▸ Raw data:
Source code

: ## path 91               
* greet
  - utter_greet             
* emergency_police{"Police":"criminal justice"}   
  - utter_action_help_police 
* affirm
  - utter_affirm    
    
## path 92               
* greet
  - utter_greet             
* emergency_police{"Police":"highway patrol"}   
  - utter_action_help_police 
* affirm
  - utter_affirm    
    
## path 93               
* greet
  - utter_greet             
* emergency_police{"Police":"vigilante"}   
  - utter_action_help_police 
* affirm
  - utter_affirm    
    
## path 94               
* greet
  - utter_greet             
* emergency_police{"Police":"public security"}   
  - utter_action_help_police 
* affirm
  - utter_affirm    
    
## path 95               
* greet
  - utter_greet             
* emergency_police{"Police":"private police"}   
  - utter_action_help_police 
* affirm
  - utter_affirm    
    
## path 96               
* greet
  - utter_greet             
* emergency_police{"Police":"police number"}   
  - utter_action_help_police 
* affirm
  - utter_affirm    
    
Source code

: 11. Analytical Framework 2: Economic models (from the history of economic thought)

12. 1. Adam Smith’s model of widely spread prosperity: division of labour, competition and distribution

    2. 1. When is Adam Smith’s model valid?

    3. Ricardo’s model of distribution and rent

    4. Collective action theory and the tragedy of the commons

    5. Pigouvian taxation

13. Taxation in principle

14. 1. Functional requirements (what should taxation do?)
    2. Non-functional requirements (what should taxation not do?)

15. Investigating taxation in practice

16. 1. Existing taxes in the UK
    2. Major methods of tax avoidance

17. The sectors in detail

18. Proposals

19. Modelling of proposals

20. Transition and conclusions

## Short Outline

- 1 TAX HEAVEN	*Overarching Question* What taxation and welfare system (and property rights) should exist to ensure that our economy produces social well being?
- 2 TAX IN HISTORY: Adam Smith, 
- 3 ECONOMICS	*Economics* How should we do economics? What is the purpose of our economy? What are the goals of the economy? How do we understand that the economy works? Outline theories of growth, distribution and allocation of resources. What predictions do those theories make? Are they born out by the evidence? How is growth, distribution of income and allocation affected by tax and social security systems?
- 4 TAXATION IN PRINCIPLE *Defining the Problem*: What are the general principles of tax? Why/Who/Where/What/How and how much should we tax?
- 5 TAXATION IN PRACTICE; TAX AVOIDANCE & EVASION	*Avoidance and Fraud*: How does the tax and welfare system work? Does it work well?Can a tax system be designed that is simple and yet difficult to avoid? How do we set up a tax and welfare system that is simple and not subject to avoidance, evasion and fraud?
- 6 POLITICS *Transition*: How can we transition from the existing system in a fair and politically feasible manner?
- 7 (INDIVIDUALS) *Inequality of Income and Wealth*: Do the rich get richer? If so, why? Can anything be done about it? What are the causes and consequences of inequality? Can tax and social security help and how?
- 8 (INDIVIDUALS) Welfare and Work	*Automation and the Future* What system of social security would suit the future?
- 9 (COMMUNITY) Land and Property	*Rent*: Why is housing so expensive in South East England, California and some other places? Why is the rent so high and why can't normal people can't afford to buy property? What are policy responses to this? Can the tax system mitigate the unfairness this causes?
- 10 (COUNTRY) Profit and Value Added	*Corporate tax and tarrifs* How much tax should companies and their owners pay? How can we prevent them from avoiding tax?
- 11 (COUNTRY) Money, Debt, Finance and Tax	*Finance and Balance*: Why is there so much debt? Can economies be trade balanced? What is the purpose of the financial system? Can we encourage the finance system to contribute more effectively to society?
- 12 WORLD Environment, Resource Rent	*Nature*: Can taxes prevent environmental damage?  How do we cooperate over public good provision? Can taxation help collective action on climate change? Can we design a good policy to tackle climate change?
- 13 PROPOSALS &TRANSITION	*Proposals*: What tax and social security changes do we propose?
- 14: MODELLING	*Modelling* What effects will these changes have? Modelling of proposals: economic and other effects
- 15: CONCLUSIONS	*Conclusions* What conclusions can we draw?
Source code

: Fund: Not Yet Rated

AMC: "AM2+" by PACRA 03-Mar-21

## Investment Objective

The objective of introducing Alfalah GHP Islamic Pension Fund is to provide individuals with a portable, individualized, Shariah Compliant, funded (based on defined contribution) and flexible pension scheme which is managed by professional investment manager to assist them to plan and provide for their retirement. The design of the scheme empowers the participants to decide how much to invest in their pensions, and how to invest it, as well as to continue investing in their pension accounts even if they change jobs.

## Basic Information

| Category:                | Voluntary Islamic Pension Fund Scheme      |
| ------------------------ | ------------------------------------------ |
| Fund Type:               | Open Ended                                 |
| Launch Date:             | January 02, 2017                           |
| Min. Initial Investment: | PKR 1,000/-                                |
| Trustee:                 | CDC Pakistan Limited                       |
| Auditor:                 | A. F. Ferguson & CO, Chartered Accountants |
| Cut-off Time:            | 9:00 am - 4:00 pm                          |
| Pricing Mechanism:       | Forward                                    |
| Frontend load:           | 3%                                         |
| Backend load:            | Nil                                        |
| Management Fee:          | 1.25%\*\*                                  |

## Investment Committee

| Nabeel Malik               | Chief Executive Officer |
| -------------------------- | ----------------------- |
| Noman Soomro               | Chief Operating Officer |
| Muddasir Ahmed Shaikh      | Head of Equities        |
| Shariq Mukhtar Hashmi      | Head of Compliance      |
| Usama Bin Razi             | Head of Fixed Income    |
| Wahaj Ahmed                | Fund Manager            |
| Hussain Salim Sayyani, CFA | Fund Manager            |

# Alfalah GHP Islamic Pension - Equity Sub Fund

▸ Assigned task: Set down the entire listing above again, word for word.

▸ Reply:
Source code

: ## path 91               
* greet
  - utter_greet             
* emergency_police{"Police":"criminal justice"}   
  - utter_action_help_police 
* affirm
  - utter_affirm    
    
## path 92               
* greet
  - utter_greet             
* emergency_police{"Police":"highway patrol"}   
  - utter_action_help_police 
* affirm
  - utter_affirm    
    
## path 93               
* greet
  - utter_greet             
* emergency_police{"Police":"vigilante"}   
  - utter_action_help_police 
* affirm
  - utter_affirm    
    
## path 94               
* greet
  - utter_greet             
* emergency_police{"Police":"public security"}   
  - utter_action_help_police 
* affirm
  - utter_affirm    
    
## path 95               
* greet
  - utter_greet             
* emergency_police{"Police":"private police"}   
  - utter_action_help_police 
* affirm
  - utter_affirm    
    
## path 96               
* greet
  - utter_greet             
* emergency_police{"Police":"police number"}   
  - utter_action_help_police 
* affirm
  - utter_affirm    
    
Source code

: 11. Analytical Framework 2: Economic models (from the history of economic thought)

12. 1. Adam Smith’s model of widely spread prosperity: division of labour, competition and distribution

    2. 1. When is Adam Smith’s model valid?

    3. Ricardo’s model of distribution and rent

    4. Collective action theory and the tragedy of the commons

    5. Pigouvian taxation

13. Taxation in principle

14. 1. Functional requirements (what should taxation do?)
    2. Non-functional requirements (what should taxation not do?)

15. Investigating taxation in practice

16. 1. Existing taxes in the UK
    2. Major methods of tax avoidance

17. The sectors in detail

18. Proposals

19. Modelling of proposals

20. Transition and conclusions

## Short Outline

- 1 TAX HEAVEN	*Overarching Question* What taxation and welfare system (and property rights) should exist to ensure that our economy produces social well being?
- 2 TAX IN HISTORY: Adam Smith, 
- 3 ECONOMICS	*Economics* How should we do economics? What is the purpose of our economy? What are the goals of the economy? How do we understand that the economy works? Outline theories of growth, distribution and allocation of resources. What predictions do those theories make? Are they born out by the evidence? How is growth, distribution of income and allocation affected by tax and social security systems?
- 4 TAXATION IN PRINCIPLE *Defining the Problem*: What are the general principles of tax? Why/Who/Where/What/How and how much should we tax?
- 5 TAXATION IN PRACTICE; TAX AVOIDANCE & EVASION	*Avoidance and Fraud*: How does the tax and welfare system work? Does it work well?Can a tax system be designed that is simple and yet difficult to avoid? How do we set up a tax and welfare system that is simple and not subject to avoidance, evasion and fraud?
- 6 POLITICS *Transition*: How can we transition from the existing system in a fair and politically feasible manner?
- 7 (INDIVIDUALS) *Inequality of Income and Wealth*: Do the rich get richer? If so, why? Can anything be done about it? What are the causes and consequences of inequality? Can tax and social security help and how?
- 8 (INDIVIDUALS) Welfare and Work	*Automation and the Future* What system of social security would suit the future?
- 9 (COMMUNITY) Land and Property	*Rent*: Why is housing so expensive in South East England, California and some other places? Why is the rent so high and why can't normal people can't afford to buy property? What are policy responses to this? Can the tax system mitigate the unfairness this causes?
- 10 (COUNTRY) Profit and Value Added	*Corporate tax and tarrifs* How much tax should companies and their owners pay? How can we prevent them from avoiding tax?
- 11 (COUNTRY) Money, Debt, Finance and Tax	*Finance and Balance*: Why is there so much debt? Can economies be trade balanced? What is the purpose of the financial system? Can we encourage the finance system to contribute more effectively to society?
- 12 WORLD Environment, Resource Rent	*Nature*: Can taxes prevent environmental damage?  How do we cooperate over public good provision? Can taxation help collective action on climate change? Can we design a good policy to tackle climate change?
- 13 PROPOSALS &TRANSITION	*Proposals*: What tax and social security changes do we propose?
- 14: MODELLING	*Modelling* What effects will these changes have? Modelling of proposals: economic and other effects
- 15: CONCLUSIONS	*Conclusions* What conclusions can we draw?
Source code

: Fund: Not Yet Rated

AMC: "AM2+" by PACRA 03-Mar-21

## Investment Objective

The objective of introducing Alfalah GHP Islamic Pension Fund is to provide individuals with a portable, individualized, Shariah Compliant, funded (based on defined contribution) and flexible pension scheme which is managed by professional investment manager to assist them to plan and provide for their retirement. The design of the scheme empowers the participants to decide how much to invest in their pensions, and how to invest it, as well as to continue investing in their pension accounts even if they change jobs.

## Basic Information

| Category:                | Voluntary Islamic Pension Fund Scheme      |
| ------------------------ | ------------------------------------------ |
| Fund Type:               | Open Ended                                 |
| Launch Date:             | January 02, 2017                           |
| Min. Initial Investment: | PKR 1,000/-                                |
| Trustee:                 | CDC Pakistan Limited                       |
| Auditor:                 | A. F. Ferguson & CO, Chartered Accountants |
| Cut-off Time:            | 9:00 am - 4:00 pm                          |
| Pricing Mechanism:       | Forward                                    |
| Frontend load:           | 3%                                         |
| Backend load:            | Nil                                        |
| Management Fee:          | 1.25%\*\*                                  |

## Investment Committee

| Nabeel Malik               | Chief Executive Officer |
| -------------------------- | ----------------------- |
| Noman Soomro               | Chief Operating Officer |
| Muddasir Ahmed Shaikh      | Head of Equities        |
| Shariq Mukhtar Hashmi      | Head of Compliance      |
| Usama Bin Razi             | Head of Fixed Income    |
| Wahaj Ahmed                | Fund Manager            |
| Hussain Salim Sayyani, CFA | Fund Manager            |

# Alfalah GHP Islamic Pension - Equity Sub Fund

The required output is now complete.